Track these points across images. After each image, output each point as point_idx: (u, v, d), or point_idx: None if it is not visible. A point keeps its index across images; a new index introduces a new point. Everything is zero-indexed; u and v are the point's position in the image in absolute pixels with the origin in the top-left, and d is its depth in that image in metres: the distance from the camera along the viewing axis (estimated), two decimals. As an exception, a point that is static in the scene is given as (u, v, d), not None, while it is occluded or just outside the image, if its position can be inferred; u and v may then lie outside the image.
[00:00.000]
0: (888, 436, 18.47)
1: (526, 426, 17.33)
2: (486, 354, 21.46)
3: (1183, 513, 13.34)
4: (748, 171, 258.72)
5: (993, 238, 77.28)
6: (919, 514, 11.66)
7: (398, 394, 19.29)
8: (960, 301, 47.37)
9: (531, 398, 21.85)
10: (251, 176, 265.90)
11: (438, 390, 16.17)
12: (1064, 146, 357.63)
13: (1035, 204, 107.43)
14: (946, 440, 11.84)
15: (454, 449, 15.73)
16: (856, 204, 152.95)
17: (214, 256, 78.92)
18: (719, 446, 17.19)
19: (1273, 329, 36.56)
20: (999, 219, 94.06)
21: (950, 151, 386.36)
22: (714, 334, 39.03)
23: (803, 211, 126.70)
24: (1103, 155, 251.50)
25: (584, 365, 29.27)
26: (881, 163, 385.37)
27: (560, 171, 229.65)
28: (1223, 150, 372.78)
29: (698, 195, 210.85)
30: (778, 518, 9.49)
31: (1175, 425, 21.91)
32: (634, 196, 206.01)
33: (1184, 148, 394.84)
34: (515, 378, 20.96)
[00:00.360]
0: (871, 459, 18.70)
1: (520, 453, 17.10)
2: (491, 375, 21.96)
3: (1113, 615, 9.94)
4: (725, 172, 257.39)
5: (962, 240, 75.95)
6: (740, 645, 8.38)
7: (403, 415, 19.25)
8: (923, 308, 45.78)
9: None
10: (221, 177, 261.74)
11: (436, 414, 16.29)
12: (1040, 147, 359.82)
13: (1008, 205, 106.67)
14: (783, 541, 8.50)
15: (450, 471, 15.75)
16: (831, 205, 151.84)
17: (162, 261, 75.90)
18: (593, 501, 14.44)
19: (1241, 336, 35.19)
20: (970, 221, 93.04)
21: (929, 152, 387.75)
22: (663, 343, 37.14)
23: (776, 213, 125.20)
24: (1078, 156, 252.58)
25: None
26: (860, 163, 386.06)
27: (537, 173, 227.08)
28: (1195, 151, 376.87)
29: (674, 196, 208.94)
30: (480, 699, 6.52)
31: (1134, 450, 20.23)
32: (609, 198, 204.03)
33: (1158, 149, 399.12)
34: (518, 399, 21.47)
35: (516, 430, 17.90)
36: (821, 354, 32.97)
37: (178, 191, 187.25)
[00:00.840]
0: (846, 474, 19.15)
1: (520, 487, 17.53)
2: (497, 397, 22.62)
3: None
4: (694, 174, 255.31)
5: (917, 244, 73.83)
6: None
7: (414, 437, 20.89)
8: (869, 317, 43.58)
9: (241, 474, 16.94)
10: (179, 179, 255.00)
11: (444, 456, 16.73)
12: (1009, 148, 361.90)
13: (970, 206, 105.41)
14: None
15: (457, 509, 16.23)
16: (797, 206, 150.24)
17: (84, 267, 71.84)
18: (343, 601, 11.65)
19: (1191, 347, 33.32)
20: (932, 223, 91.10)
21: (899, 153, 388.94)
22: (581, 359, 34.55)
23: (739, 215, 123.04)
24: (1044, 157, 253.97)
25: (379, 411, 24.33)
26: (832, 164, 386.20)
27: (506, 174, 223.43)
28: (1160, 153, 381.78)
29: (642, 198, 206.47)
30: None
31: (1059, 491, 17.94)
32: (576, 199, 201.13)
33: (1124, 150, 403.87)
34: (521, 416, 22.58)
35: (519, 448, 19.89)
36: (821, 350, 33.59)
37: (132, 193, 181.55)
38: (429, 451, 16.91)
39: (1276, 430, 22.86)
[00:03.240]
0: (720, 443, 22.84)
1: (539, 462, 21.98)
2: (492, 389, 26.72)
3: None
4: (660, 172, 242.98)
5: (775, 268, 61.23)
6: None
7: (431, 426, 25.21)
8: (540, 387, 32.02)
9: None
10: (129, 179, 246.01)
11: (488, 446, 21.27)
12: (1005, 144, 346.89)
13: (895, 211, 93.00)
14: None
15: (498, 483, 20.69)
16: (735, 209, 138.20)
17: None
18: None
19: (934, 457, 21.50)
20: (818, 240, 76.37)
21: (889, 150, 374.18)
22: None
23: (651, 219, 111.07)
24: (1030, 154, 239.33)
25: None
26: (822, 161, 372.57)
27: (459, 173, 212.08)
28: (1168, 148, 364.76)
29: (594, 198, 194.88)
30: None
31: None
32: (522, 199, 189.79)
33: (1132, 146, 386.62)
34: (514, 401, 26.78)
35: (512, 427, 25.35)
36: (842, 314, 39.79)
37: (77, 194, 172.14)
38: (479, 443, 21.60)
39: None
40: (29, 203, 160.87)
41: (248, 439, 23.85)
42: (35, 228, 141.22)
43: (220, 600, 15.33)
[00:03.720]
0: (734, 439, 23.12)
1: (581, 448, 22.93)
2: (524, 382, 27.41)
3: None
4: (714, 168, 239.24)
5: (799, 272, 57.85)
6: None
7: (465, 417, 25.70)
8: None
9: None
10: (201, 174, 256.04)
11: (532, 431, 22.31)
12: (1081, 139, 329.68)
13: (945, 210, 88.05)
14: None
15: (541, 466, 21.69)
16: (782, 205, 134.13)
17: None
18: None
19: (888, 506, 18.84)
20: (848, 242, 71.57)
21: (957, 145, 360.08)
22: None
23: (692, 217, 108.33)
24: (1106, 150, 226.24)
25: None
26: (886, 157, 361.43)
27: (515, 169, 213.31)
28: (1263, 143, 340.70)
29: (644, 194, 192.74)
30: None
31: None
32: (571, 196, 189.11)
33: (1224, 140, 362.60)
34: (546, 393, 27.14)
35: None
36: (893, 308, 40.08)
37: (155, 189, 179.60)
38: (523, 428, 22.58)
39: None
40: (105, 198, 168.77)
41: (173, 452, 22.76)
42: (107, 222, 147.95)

#### DIRECTIONS:
Among the entries above, locate the lines containing "10: (251, 176, 265.90)" and "21: (950, 151, 386.36)", and transcribe exactly those two lines and all lines between.

#### RESPONSE:
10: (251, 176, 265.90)
11: (438, 390, 16.17)
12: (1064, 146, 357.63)
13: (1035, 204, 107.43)
14: (946, 440, 11.84)
15: (454, 449, 15.73)
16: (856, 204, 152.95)
17: (214, 256, 78.92)
18: (719, 446, 17.19)
19: (1273, 329, 36.56)
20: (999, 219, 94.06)
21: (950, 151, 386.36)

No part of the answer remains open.